PepsiCo loses bull rating at JPMorgan with few positive surprises anticipated in 2024
PepsiCo (NASDAQ:PEP) swung lower in early trading on Tuesday after JPMorgan lowered its rating on the beverage stock to Neural from Overweight despite what it called a strong record for the company.
Analyst Andrea Teixeira and team said that they do not see anything fundamentally wrong with PepsiCo (PEP) and continue to have confidence that the company is well positioned to deliver on its 2024 outlook.
“That said, we see the magnitude of upward estimate revisions as narrowing and see better opportunity within Beverages for OW-rated KO and KDP, which we expect to have a higher quality composition of top-line growth in CY24 and also don’t have the narrative overhang,” she added.

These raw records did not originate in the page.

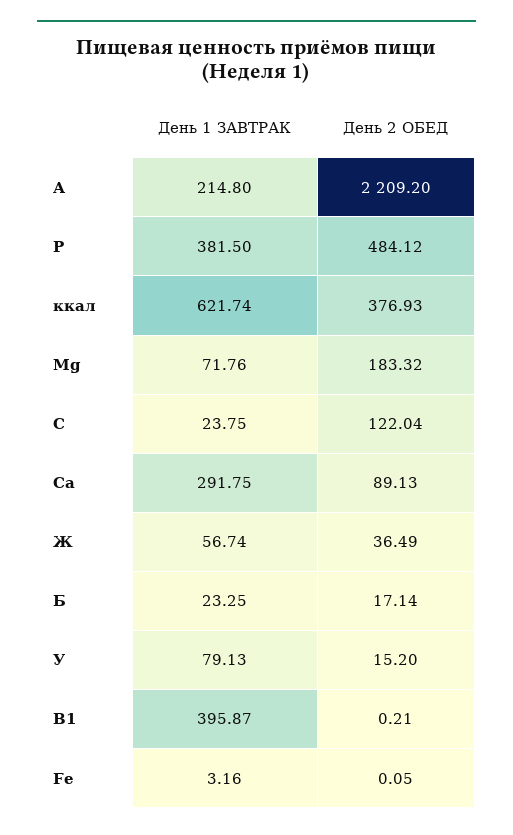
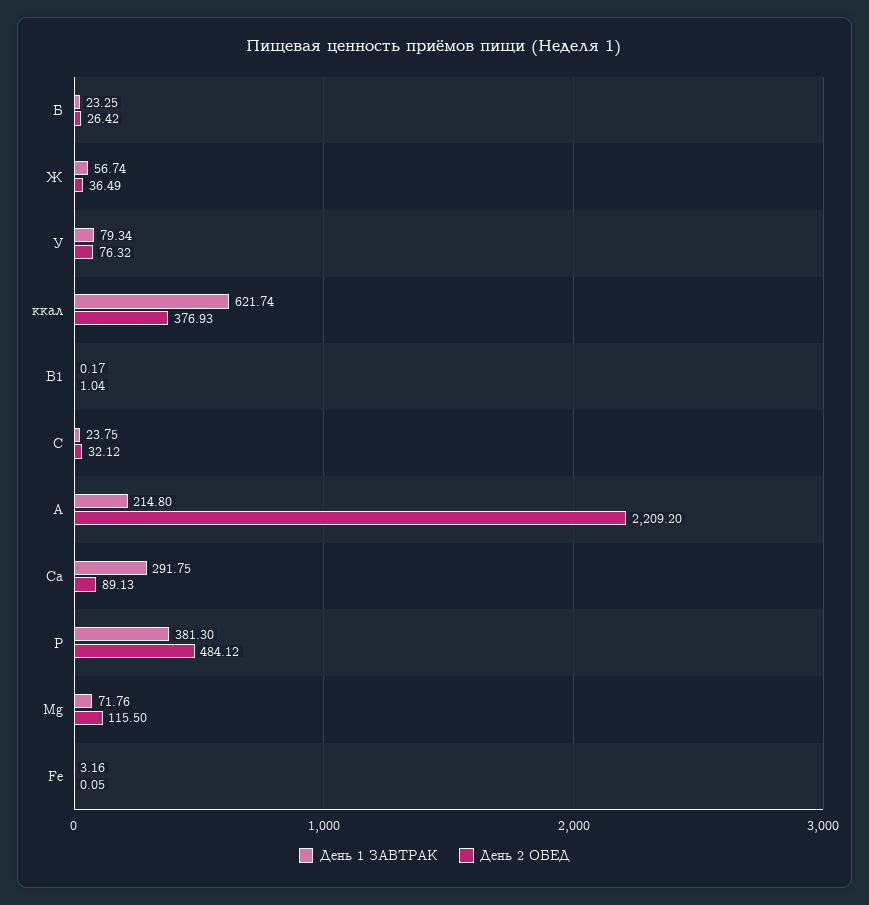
День 1 ЗАВТРАК, Р: 381.5 -> 381.3
День 2 ОБЕД, Мg: 183.32 -> 115.5
День 2 ОБЕД, С: 122.04 -> 32.12
День 2 ОБЕД, Б: 17.14 -> 26.42
День 1 ЗАВТРАК, У: 79.13 -> 79.34
День 2 ОБЕД, У: 15.2 -> 76.32
День 1 ЗАВТРАК, В1: 395.87 -> 0.17
День 2 ОБЕД, В1: 0.21 -> 1.04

Teixeira and team noted that PepsiCo (PEP) management extraordinarily already promised to deliver at the high-end its algorithm in 2024 leaving limited room for positive surprises. It was also noted that PepsiCo’s (PEP) absolute earnings performance has been impacted by the stronger dollar over the past several years similar to other large-cap multinationals.
JPMorgan lowered its December 2024 price target on PepsiCo (PEP) to $176 from $185. The new PT is based on a 20X multiple to the 2025 P/E estimate.
Shares of PepsiCo (PEP) dipped 0.62% in premarket trading to $167.86 vs. the 52-week range of $155.83 to $196.88.